Seymour Lemonick just accomplished something few 90-year-olds can dream of: staging his first art exhibition. For the retired Philadelphia teacher and football coach — a sculptor and self-taught woodworker whose Elkins Park, Pennsylvania, home is a makeshift museum — it’s a pinch-me moment. “This is beyond my wildest dreams,” Lemonick said of the exhibition that opened recently at MidMod Decor, a furniture and decor store in Wyncote, Pennsylvania.
Making art was something he felt drawn to do from a very young age, something that has long given him purpose and an outlet. Growing up in Olney and Oxford Circle, Lemonick painted at first, then, as a student at the University of Pennsylvania, fell in love with art history. After his Penn graduation, reality intruded. “I looked at the field and said, There are about four jobs available, and you’re not going to get one,’ so I took a different route,” Lemonick said. Less than a decade after he had earned a high school diploma from Olney High, Lemonick found himself back at the school as a history teacher.
In the early 1980s, he gravitated to Olney’s wood shop, where that teacher was a former patternmaker, a precise craftsman with a wealth of knowledge. Lemonick’s colleague was glad to show him around. The teacher there “taught me the basics of the lathe, and that’s where it started,” Lemonick said. Woodworking felt like a revelation, he said. First came the lathe, then, Lemonick began exploring free-form carving with found wood. He had a knack for it, and became an expert in wood, a more confident artist. Lemonick began showing some of his pieces — hand-carved bowls and vases — at craft fairs. He became a member of the Pennsylvania Guild of Craftsmen.
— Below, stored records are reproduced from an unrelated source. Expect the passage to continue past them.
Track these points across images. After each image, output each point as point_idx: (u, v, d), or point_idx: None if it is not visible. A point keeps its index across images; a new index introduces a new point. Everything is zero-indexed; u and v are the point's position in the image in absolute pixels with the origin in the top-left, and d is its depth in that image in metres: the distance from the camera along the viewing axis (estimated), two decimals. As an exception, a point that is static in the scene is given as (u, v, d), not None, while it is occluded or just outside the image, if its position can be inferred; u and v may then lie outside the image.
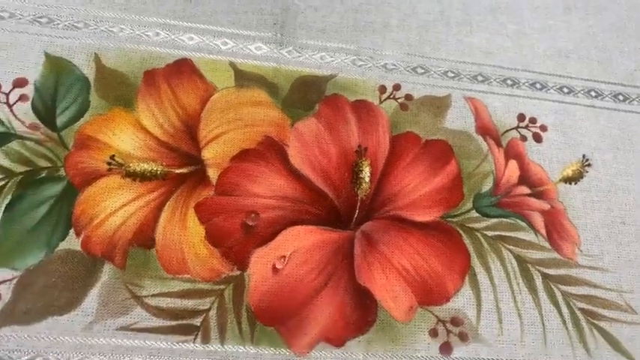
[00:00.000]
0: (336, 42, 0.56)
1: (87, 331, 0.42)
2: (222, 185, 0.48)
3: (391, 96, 0.55)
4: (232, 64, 0.53)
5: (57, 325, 0.41)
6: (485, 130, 0.55)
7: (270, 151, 0.50)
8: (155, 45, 0.52)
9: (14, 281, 0.42)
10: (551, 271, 0.50)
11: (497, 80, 0.58)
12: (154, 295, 0.43)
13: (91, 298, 0.42)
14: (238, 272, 0.45)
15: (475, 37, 0.60)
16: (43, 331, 0.41)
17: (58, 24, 0.51)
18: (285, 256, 0.46)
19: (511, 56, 0.60)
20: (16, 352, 0.40)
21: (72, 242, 0.44)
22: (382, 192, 0.50)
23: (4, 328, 0.41)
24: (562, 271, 0.50)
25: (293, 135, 0.51)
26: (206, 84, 0.51)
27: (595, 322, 0.48)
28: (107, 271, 0.43)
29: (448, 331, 0.46)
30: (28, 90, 0.48)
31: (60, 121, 0.48)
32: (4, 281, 0.42)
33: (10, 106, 0.47)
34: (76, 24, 0.52)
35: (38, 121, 0.47)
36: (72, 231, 0.44)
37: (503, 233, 0.51)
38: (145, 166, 0.47)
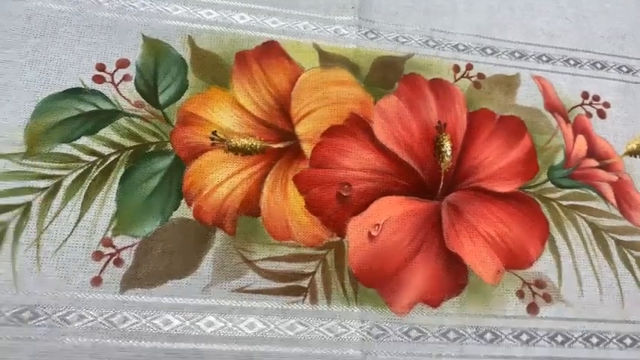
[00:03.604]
0: (409, 24, 0.59)
1: (205, 293, 0.44)
2: (316, 159, 0.50)
3: (465, 75, 0.57)
4: (316, 46, 0.56)
5: (177, 288, 0.44)
6: (554, 107, 0.58)
7: (356, 127, 0.53)
8: (242, 28, 0.55)
9: (134, 247, 0.45)
10: (624, 238, 0.53)
11: (561, 60, 0.61)
12: (263, 260, 0.46)
13: (207, 263, 0.45)
14: (338, 238, 0.48)
15: (537, 21, 0.63)
16: (165, 293, 0.44)
17: (150, 8, 0.54)
18: (378, 224, 0.49)
19: (572, 38, 0.63)
20: (142, 312, 0.43)
21: (184, 211, 0.46)
22: (463, 165, 0.53)
23: (129, 291, 0.43)
24: (634, 238, 0.53)
25: (377, 112, 0.53)
26: (293, 64, 0.54)
27: (667, 284, 0.51)
28: (219, 237, 0.46)
29: (533, 293, 0.49)
30: (131, 70, 0.51)
31: (162, 99, 0.50)
32: (125, 247, 0.44)
33: (115, 86, 0.50)
34: (166, 8, 0.54)
35: (142, 99, 0.50)
36: (183, 201, 0.47)
37: (577, 203, 0.54)
38: (245, 142, 0.49)
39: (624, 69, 0.62)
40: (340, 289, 0.46)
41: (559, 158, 0.55)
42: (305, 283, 0.46)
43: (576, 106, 0.59)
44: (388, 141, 0.52)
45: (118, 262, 0.44)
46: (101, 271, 0.44)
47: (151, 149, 0.48)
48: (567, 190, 0.54)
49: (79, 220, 0.45)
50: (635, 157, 0.57)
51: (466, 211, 0.51)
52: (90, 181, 0.46)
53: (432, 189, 0.52)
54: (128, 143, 0.48)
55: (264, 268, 0.46)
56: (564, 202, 0.53)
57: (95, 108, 0.49)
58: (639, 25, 0.65)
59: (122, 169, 0.47)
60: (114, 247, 0.44)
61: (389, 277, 0.47)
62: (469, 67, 0.58)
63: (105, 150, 0.47)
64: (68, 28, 0.51)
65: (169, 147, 0.48)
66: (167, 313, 0.43)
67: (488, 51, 0.59)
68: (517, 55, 0.60)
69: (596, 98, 0.59)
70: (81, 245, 0.44)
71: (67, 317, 0.42)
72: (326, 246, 0.47)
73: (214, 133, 0.49)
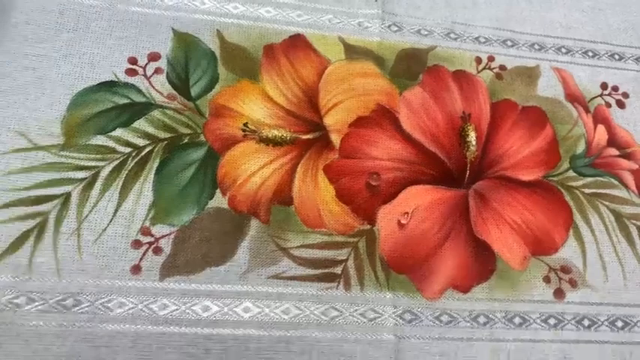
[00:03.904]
0: (430, 18, 0.60)
1: (242, 280, 0.45)
2: (344, 149, 0.51)
3: (487, 66, 0.58)
4: (341, 39, 0.57)
5: (214, 275, 0.45)
6: (574, 97, 0.59)
7: (383, 117, 0.54)
8: (269, 22, 0.56)
9: (172, 236, 0.46)
10: (646, 225, 0.54)
11: (580, 52, 0.62)
12: (297, 247, 0.47)
13: (243, 251, 0.46)
14: (368, 226, 0.49)
15: (555, 13, 0.64)
16: (203, 280, 0.45)
17: (179, 2, 0.55)
18: (408, 213, 0.50)
19: (589, 30, 0.64)
20: (182, 299, 0.44)
21: (219, 201, 0.47)
22: (488, 154, 0.54)
23: (168, 278, 0.44)
24: (655, 224, 0.54)
25: (402, 103, 0.54)
26: (320, 57, 0.55)
27: (688, 269, 0.53)
28: (254, 226, 0.47)
29: (560, 279, 0.50)
30: (162, 63, 0.52)
31: (194, 91, 0.51)
32: (163, 236, 0.45)
33: (147, 78, 0.51)
34: (194, 2, 0.55)
35: (175, 92, 0.51)
36: (218, 191, 0.48)
37: (599, 191, 0.55)
38: (276, 133, 0.50)
39: (641, 60, 0.63)
40: (372, 276, 0.47)
41: (580, 147, 0.56)
42: (338, 269, 0.47)
43: (596, 97, 0.60)
44: (414, 131, 0.53)
45: (157, 251, 0.45)
46: (140, 259, 0.45)
47: (185, 140, 0.49)
48: (589, 179, 0.55)
49: (117, 210, 0.46)
50: (654, 146, 0.58)
51: (492, 199, 0.52)
52: (126, 172, 0.47)
53: (459, 178, 0.53)
54: (162, 135, 0.49)
55: (298, 256, 0.47)
56: (587, 190, 0.54)
57: (129, 100, 0.50)
58: (655, 17, 0.66)
59: (157, 160, 0.48)
60: (152, 235, 0.45)
61: (419, 264, 0.48)
62: (491, 58, 0.59)
63: (140, 141, 0.48)
64: (100, 22, 0.52)
65: (202, 138, 0.49)
66: (206, 300, 0.44)
67: (509, 43, 0.61)
68: (536, 47, 0.61)
69: (615, 89, 0.61)
70: (120, 234, 0.45)
71: (109, 304, 0.43)
72: (357, 234, 0.49)
73: (246, 124, 0.50)
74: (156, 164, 0.48)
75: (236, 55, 0.53)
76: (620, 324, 0.50)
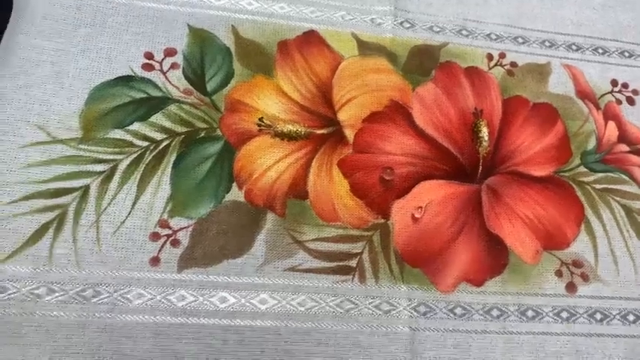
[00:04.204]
0: (443, 15, 0.60)
1: (259, 272, 0.46)
2: (358, 144, 0.52)
3: (498, 63, 0.59)
4: (354, 35, 0.57)
5: (232, 267, 0.46)
6: (584, 94, 0.59)
7: (396, 113, 0.54)
8: (283, 18, 0.56)
9: (190, 228, 0.46)
10: (656, 220, 0.54)
11: (590, 49, 0.62)
12: (312, 240, 0.48)
13: (259, 243, 0.47)
14: (382, 220, 0.49)
15: (565, 10, 0.64)
16: (220, 272, 0.45)
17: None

After retiring from teaching in 1991, Lemonick threw himself into his art even more. His base of operations was in the garage of his Elkins Park home, a room so narrow and jammed that it’s difficult for two people to stand together. Inspired by the Romanian sculptor Constantin Brancusi and the English artists Barbara Hepworth and Henry Moore, Lemonick’s work is modern and elegant.
“Sometimes, you start with an idea in mind; sometimes, the piece tells you what it wants to be,” he said. (One, a piece of dark wood jutting up straight from a square base, then curving around into a helix, with string pulled taut joining the curved section at points, was inspired by the cover of a fine-art magazine Lemonick was struck by as a Penn student. Seventy years later, Lemonick admits he ripped the cover off that magazine and kept it, turning a youthful idea into a mature work of art.) Lemonick is a thinker. He likes solving puzzles, and woodworking feels similar, he said. “It’s a technical problem. You really have to have a vision, to take this lump, create something that you envision,” he said. “That’s hard.”
While Lemonick did sell pieces at shows, and give some as gifts, the point of his work was never money or recognition, he said. Even when he was exhibiting at craft shows, Lemonick felt that his main job was discussing the work with people browsing. He’s not a salesperson. (When a friend who was a salesperson by trade worked Lemonick’s booth at one show, the friend handed Lemonick $1,200 at the end of the day, more money than Lemonick had ever pulled in himself — by a lot.)
An exhibition of his work never felt like a possibility, he said. But a series of coincidences conspired to make it happen. Lemonick, who was an active tennis player well into his 80s, fell and broke a hip last year, halting his ability to create art. During his recovery, social worker Susan Conner visited Lemonick and marveled at his house, crammed with his work and other modern art and furniture.
“It’s a museum,” said Susan Lemonick, his daughter.
Conner thought so, too. She and her sister, Lorrie Baranek, love shopping at MidMod Decor and became friendly with the owners, Barbara Schwab and her son, George Schwab. They approached the Schwabs with an idea: What if we made this happen for an undiscovered 90-year-old?
“Lorrie popped in one day and said, ‘I know this really great artist. He’s never shown his work before, and he’s from the area,’” George Schwab said.